Parts of the exercise -
1 - For the executable-processing code, say whether each statement agrees with it, answering yes or no and quoting the deciding words: (a) the output file is opened for appending; (b) for a folder, only files ending in .exe are collected; (c) a path that is neither a file nor a folder causes a ValueError.
2 - Continue the executable-processing code from the point where it stops.

In [7]:
import os
import json
import lief
import hashlib
from tqdm import tqdm  # Optional for progress bars
from feature_extractors.pe_feature import PEFeatureExtractor  # Import your feature extractor

def process_safe_executables(file_path, output_file):

    feature_extractor = PEFeatureExtractor()

    with open(output_file, 'a') as out_f:
        if os.path.isfile(file_path):
            files_to_process = [file_path]
        # Handle directory
        elif os.path.isdir(file_path):
            files_to_process = [
                os.path.join(file_path, f) 
                for f in os.listdir(file_path) 
                if f.lower().endswith(('.exe', '.dll'))
            ]
        else:
            raise ValueError(f"Path {file_path} is neither file nor directory")

        for file_path in files_to_process:
            try:
                with open(file_path, 'rb') as f:
                    bytez = f.read()

Stored data -

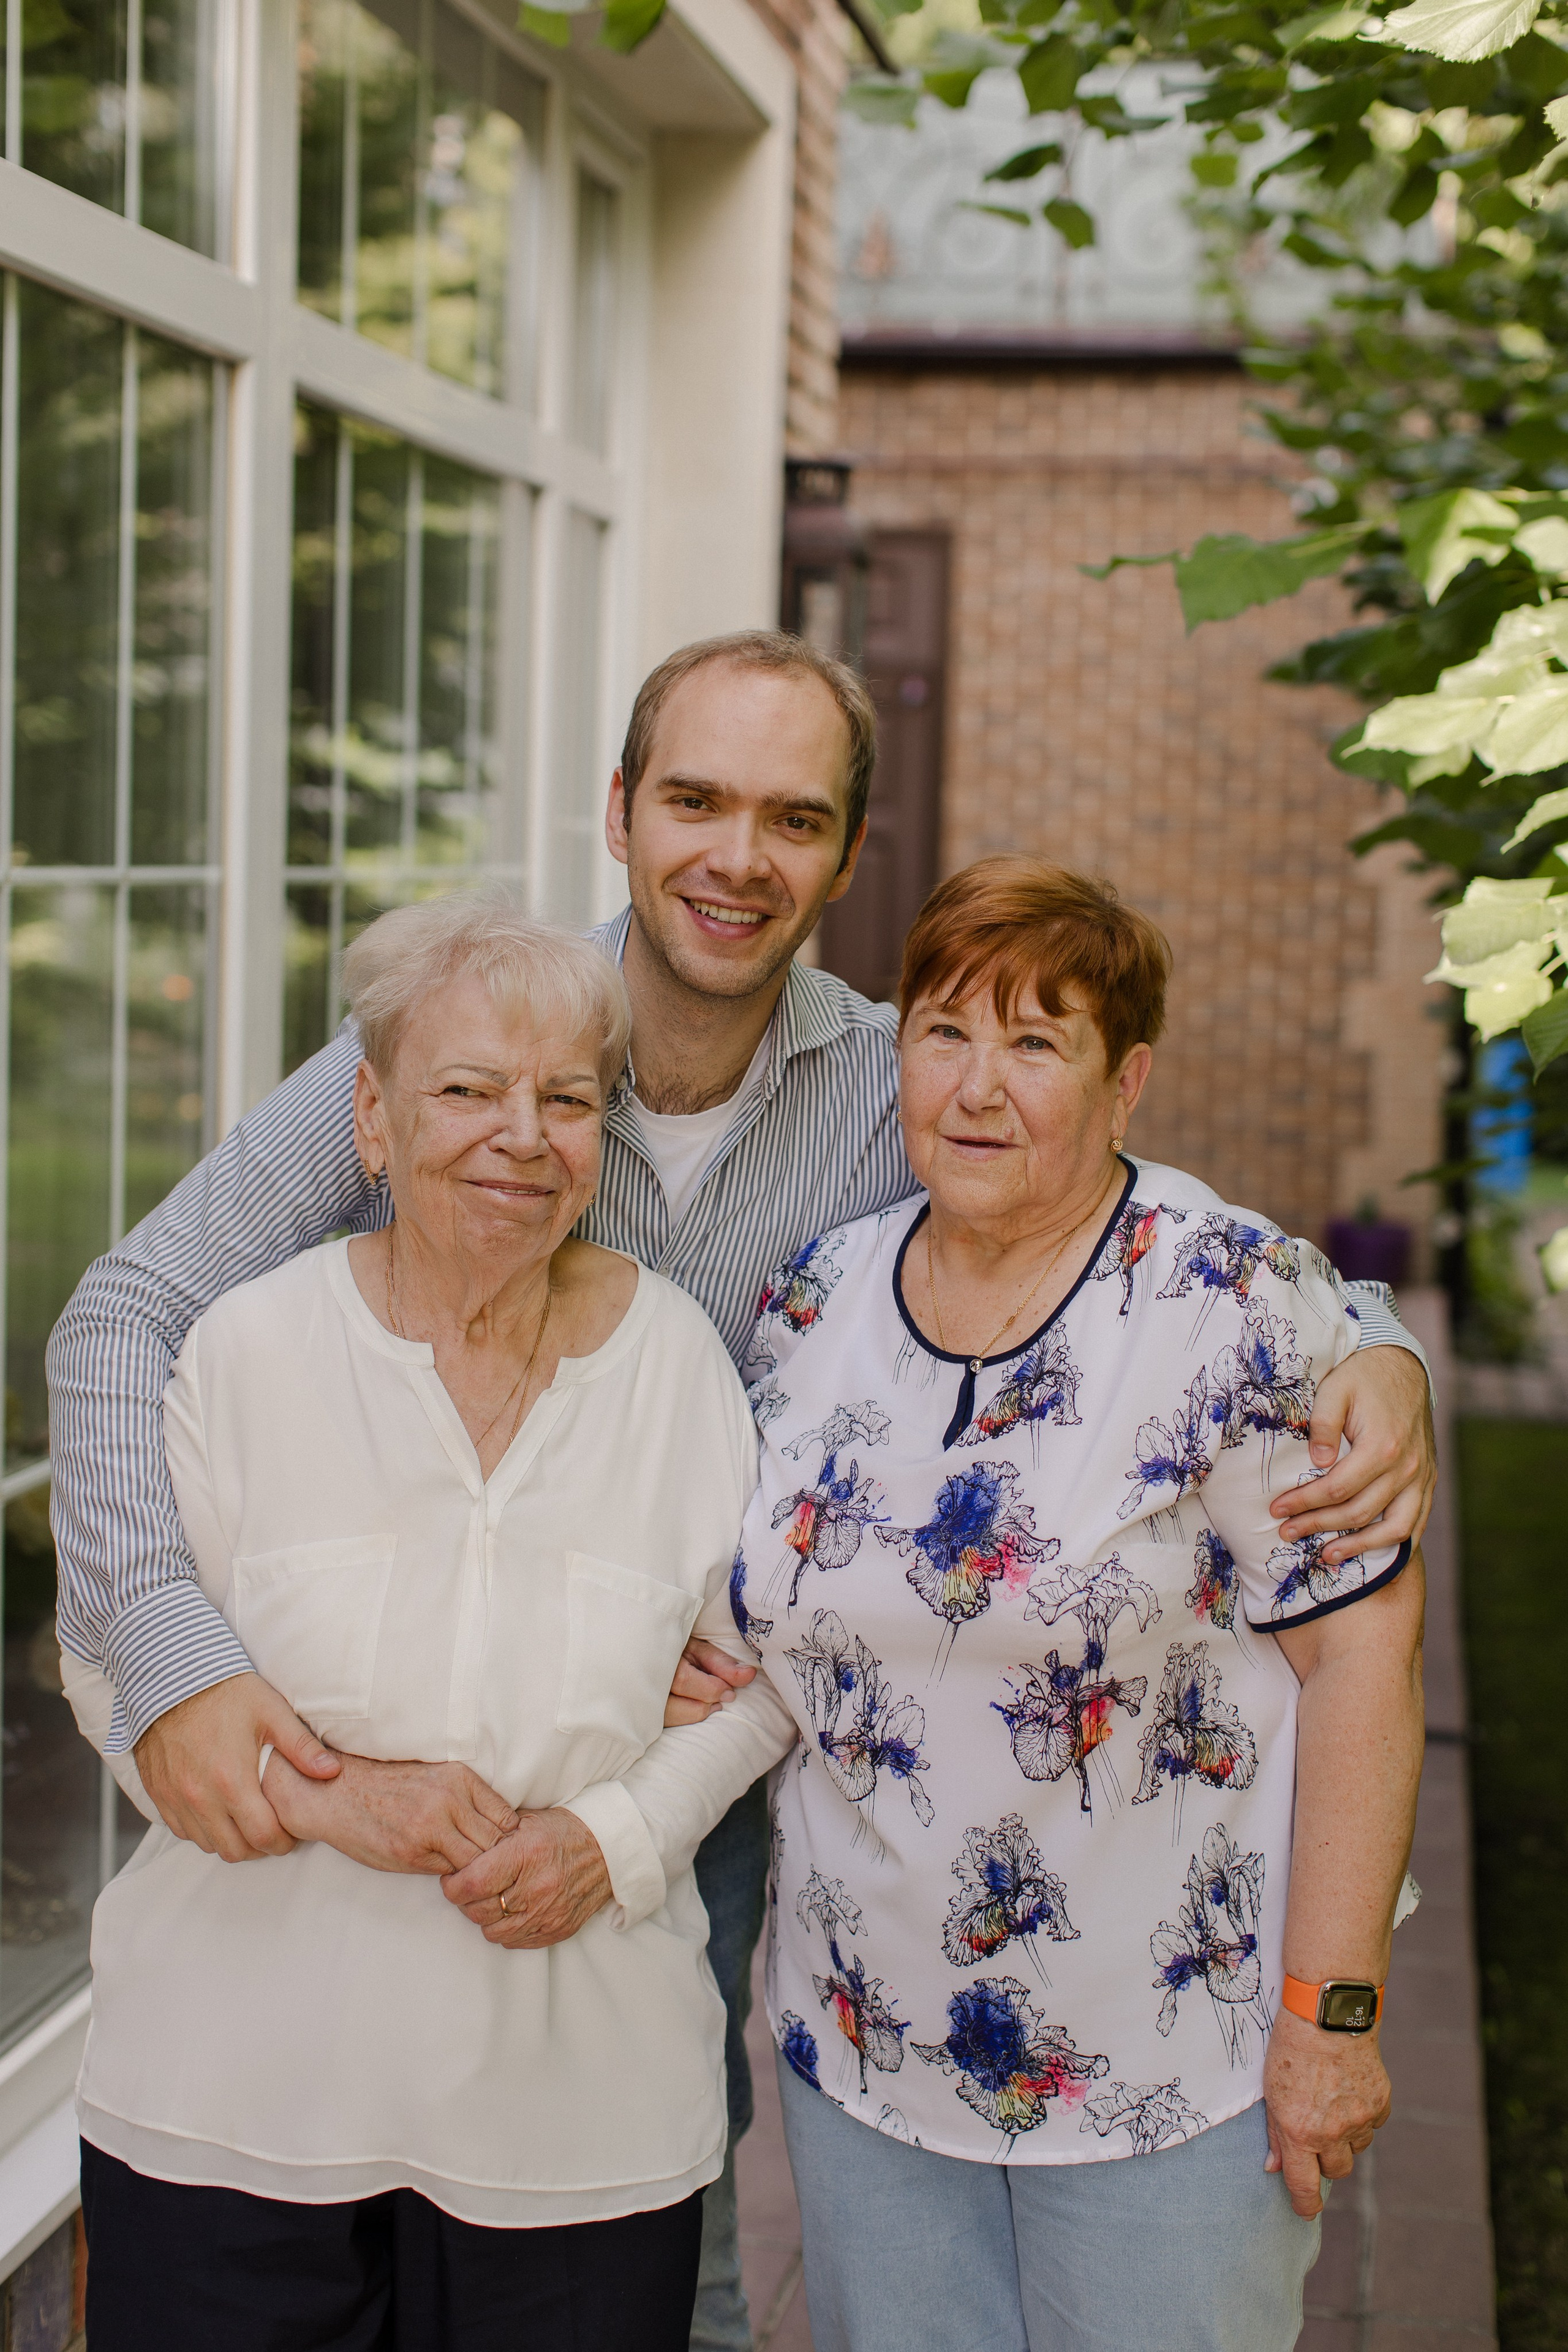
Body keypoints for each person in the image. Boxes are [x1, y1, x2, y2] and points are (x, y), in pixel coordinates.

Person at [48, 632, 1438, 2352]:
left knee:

...

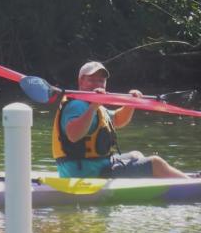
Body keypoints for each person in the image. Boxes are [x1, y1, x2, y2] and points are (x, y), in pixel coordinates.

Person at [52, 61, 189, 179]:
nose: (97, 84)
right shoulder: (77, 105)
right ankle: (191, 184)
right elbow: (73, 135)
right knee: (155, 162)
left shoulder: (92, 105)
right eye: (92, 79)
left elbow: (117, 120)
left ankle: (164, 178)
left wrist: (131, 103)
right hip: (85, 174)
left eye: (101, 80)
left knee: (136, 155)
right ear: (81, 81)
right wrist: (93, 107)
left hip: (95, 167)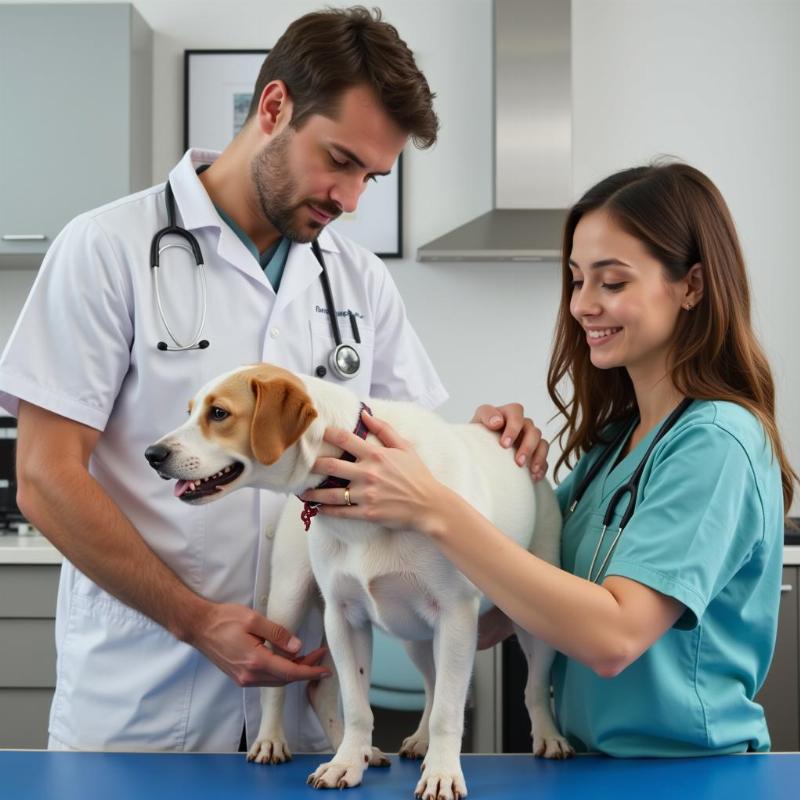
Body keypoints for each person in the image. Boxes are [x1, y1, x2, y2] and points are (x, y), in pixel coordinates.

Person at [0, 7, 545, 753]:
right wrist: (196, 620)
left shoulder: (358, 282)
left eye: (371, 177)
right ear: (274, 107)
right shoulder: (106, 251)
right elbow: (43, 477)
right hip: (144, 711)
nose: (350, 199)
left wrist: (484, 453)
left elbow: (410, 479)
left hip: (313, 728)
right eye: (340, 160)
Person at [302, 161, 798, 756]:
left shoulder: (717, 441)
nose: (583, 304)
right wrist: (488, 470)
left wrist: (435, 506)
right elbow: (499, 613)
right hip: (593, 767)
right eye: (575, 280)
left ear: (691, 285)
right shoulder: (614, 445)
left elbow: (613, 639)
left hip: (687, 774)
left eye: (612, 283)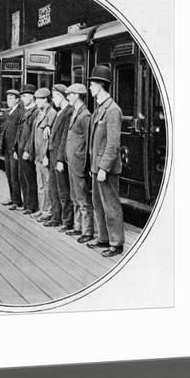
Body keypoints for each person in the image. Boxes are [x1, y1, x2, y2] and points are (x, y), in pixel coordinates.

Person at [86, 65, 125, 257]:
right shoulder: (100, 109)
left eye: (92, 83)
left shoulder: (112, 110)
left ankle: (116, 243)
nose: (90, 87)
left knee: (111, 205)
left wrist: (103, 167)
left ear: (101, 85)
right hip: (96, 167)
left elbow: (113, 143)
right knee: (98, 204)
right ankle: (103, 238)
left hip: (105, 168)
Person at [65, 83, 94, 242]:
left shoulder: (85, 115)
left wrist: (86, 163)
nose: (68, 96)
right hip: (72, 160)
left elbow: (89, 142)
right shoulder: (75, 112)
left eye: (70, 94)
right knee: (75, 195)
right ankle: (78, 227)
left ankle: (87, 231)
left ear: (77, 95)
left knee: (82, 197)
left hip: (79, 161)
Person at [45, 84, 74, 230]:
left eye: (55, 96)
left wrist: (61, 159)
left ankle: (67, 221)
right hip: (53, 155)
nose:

---

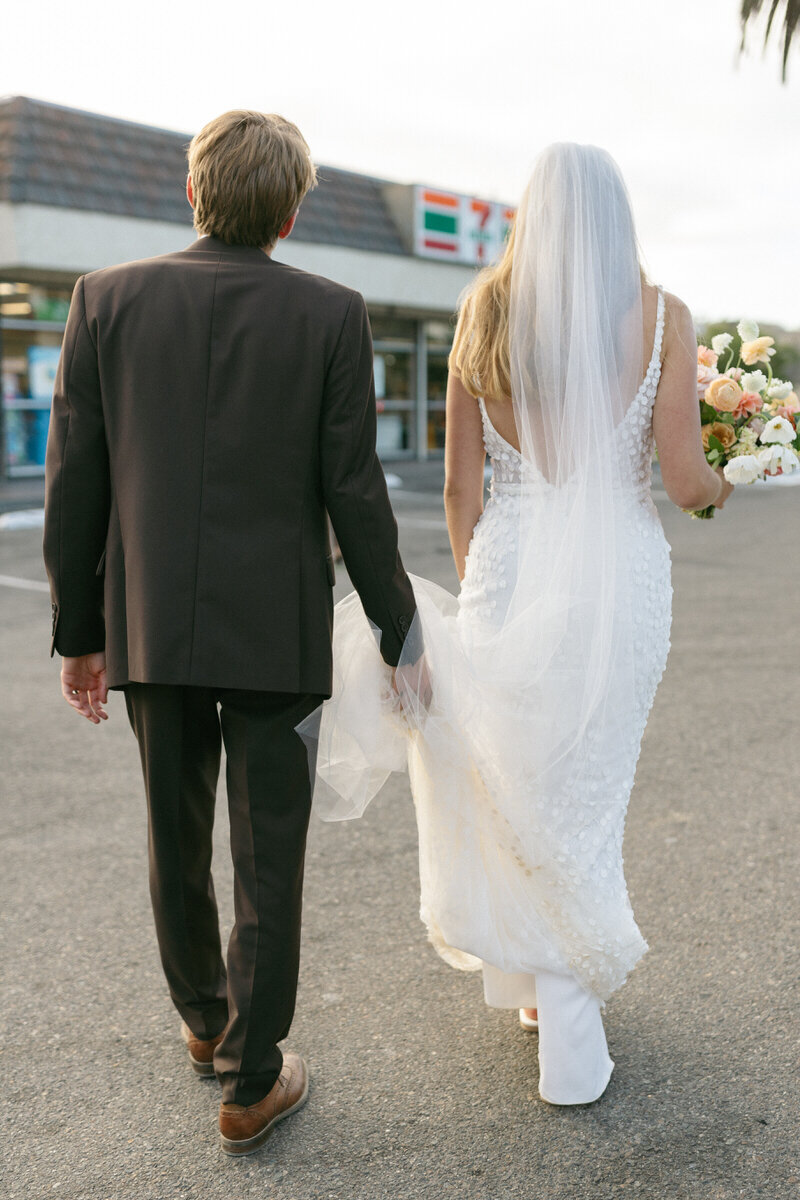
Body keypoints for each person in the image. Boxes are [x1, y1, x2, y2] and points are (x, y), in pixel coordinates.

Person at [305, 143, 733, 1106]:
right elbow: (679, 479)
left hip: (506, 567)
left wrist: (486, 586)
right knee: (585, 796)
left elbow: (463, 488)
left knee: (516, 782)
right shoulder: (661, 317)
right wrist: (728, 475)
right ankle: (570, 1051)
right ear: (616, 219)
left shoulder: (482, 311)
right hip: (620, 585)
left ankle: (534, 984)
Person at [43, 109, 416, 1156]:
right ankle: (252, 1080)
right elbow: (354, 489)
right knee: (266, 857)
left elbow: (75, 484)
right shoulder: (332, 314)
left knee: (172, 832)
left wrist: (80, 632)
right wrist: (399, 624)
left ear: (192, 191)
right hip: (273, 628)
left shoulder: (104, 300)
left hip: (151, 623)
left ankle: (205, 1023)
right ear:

Answers for the exercise -
1 -
(a) Yes: "with open(output_file, 'a') as out_f:"
(b) No: "if f.lower().endswith(('.exe', '.dll'))"
(c) Yes: "raise ValueError(f"Path {file_path} is neither file nor directory")"

2 -
                # Extract features
                features = feature_extractor.raw_features(bytez)

                out_f.write(json.dumps(features) + '\n')

            except lief.bad_format:
                print(f"Skipping {file_path}: Invalid PE format")
            except Exception as e:
                print(f"Error processing {file_path}: {str(e)}")

    print(f"Processed  files, saved to {output_file}")


process_safe_executables(
    file_path="C://Program Files (x86)//Steam//steamapps//common//Blasphemous 2//Blasphemous 2.exe",
    output_file="new_dataset_2351.jsonl",
)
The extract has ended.